==== TEXTO EXTRAÍDO

Abdi, Iain Glen, Phoebe Fox
En aquellos
programas dobles que evocamos, el nexo de unión entre las películas no siempre
estaba demasiado claro, por no decir que era inexistente (ya me dirán, más allá
del pareado, por qué Viaje alucinante (1966)
y El currante (1983) compartieron
cartelera -sí, Andrés Pajares hubiese perseguido a Raquel Welch como un poseso,
pero a buen seguro fueron las dos cintas que tenían a mano esa semana-, eso por
no recordar otras mezclas insólitas -pero que proporcionaron una buena
diversión y una tarde de cine inolvidable-); en esta ocasión también lo cogemos
un poco por los pelos, puesto que el filme anterior y el que ahora nos ocupa se
ofrecen a la vez por la presencia, en este segundo, de Helen Mirren, cuya
interpretación de Isabel II, personaje protagonista de Noche real, ha entrado por méritos propios en la historia del cine
(nos referimos, claro, a The Queen (2006),
el espléndido trabajo de Stephen Frears sustentado en un sólido guión de Peter
Morgan, ya antes mencionado). En esta ocasión, Mirren encarna a una coronel de
la inteligencia militar británica que lidera una operación secreta para
capturar a un grupo de terroristas en Nairobi, operación considerada casi un mero
trámite hasta que se descubre que lo que se creía una mera reunión que ponía a
su alcance a determinados miembros de la célula que se quiere desarticular es,
tan sólo, el inicio de una misión suicida que debe ser abortada para evitar una
catástrofe. Cuando una niña instala su puesto ambulante de venta de pan en la
zona que arrasará la onda expansiva generada por el ataque, los dilemas
morales, la ética militar, el maleable concepto de “daño colateral tolerable”,
la impotencia ante las manos atadas, la imposibilidad de un análisis meramente
racional de la situación, la frialdad de unos, la inconsciencia con la que
otros llegan al ejército, el sentido del deber mal asimilado o reinterpretado a
conveniencia propia, millones de sensaciones y emociones contradictorias
inundan la pantalla y se apoderan del espectador, sin necesidad de que los
personajes se pongan discursivos ni expliquen doscientas veces su postura,
huyendo de cualquier dialéctica que lastre la acción tensa cuya intensidad
jamás disminuye, sin justificar ni juzgar a nadie, exponiendo hechos,
explicando lo justo las normativas a las que cada uno apela, imprimiendo
dramatismo a cada secuencia sin pretender convencer a nadie de nada.

========
==== ENTRADAS MOSTRADAS

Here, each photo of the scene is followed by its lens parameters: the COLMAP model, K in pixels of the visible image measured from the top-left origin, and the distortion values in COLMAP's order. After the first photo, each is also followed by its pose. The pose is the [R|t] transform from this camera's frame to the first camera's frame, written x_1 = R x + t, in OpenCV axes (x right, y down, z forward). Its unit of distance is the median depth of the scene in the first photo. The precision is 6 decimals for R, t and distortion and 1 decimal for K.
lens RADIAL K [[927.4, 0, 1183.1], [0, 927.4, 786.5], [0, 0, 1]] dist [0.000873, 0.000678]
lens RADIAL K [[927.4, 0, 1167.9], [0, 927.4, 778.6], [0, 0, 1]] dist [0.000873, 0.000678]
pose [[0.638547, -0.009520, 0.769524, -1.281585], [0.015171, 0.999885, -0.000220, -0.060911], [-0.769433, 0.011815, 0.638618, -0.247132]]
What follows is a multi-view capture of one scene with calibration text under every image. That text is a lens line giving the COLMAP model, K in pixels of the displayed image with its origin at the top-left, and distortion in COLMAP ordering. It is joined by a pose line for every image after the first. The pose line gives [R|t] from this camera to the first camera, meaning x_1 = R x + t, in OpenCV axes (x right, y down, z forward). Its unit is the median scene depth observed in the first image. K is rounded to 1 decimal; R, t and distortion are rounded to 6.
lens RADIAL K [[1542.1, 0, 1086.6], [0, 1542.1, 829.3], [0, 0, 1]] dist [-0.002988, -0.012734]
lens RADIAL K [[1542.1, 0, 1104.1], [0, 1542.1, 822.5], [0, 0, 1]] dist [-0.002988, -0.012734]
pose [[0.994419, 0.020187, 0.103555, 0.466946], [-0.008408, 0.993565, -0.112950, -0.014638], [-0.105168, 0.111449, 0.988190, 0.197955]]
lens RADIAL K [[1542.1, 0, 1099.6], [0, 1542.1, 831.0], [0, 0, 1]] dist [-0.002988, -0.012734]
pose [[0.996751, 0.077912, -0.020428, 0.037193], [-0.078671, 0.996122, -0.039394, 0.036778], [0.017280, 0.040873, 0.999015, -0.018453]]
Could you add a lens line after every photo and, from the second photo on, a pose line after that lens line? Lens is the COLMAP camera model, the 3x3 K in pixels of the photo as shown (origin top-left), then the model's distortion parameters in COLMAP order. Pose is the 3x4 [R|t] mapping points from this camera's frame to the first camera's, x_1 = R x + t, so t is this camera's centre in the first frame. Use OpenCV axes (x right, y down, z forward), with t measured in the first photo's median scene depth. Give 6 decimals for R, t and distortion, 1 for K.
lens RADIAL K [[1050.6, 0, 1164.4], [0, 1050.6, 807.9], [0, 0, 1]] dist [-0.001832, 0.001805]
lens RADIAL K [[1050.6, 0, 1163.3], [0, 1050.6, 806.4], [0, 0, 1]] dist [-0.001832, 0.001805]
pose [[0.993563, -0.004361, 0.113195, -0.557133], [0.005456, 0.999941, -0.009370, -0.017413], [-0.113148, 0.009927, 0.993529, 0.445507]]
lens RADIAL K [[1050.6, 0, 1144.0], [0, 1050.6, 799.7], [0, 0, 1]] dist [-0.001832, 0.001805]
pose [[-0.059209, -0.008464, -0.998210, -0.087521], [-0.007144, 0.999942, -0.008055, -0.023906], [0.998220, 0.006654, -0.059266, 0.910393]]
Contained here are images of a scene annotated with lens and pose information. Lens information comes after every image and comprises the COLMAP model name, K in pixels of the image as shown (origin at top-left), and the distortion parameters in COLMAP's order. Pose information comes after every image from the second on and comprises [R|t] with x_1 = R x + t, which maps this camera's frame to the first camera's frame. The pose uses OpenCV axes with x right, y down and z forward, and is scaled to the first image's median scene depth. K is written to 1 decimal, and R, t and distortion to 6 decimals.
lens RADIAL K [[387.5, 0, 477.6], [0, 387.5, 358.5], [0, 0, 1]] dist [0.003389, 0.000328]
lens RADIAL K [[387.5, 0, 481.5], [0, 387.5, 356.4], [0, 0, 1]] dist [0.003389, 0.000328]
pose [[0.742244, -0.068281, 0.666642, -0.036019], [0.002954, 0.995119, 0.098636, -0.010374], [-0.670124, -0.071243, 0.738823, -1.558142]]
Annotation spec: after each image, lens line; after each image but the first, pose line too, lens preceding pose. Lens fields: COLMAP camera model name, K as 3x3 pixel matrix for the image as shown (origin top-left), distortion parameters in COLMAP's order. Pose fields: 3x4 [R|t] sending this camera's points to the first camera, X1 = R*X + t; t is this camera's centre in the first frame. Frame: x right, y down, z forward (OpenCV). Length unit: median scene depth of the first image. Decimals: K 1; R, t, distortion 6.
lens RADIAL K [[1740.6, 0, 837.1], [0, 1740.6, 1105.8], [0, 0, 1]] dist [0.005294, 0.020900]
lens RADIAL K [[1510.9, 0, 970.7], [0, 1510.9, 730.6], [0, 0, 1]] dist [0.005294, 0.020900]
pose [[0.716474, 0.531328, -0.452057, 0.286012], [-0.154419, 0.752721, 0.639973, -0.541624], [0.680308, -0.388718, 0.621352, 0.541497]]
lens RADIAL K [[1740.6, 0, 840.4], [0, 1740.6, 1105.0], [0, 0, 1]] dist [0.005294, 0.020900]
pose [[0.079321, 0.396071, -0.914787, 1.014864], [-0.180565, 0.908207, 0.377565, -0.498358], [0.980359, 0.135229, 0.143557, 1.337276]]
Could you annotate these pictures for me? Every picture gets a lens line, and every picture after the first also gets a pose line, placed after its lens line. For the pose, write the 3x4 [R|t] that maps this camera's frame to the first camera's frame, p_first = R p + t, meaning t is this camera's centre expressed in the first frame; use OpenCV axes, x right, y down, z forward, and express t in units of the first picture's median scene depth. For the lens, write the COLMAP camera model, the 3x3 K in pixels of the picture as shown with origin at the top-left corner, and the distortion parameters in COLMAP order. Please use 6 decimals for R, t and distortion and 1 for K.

========

Transcribe sin cambios el pasaje del texto extraído que empieza en las palabras que contienen "Abdi, Iain Glen, Phoebe" y termina después de "Viaje alucinante (1966)".

Abdi, Iain Glen, Phoebe Fox
En aquellos
programas dobles que evocamos, el nexo de unión entre las películas no siempre
estaba demasiado claro, por no decir que era inexistente (ya me dirán, más allá
del pareado, por qué Viaje alucinante (1966)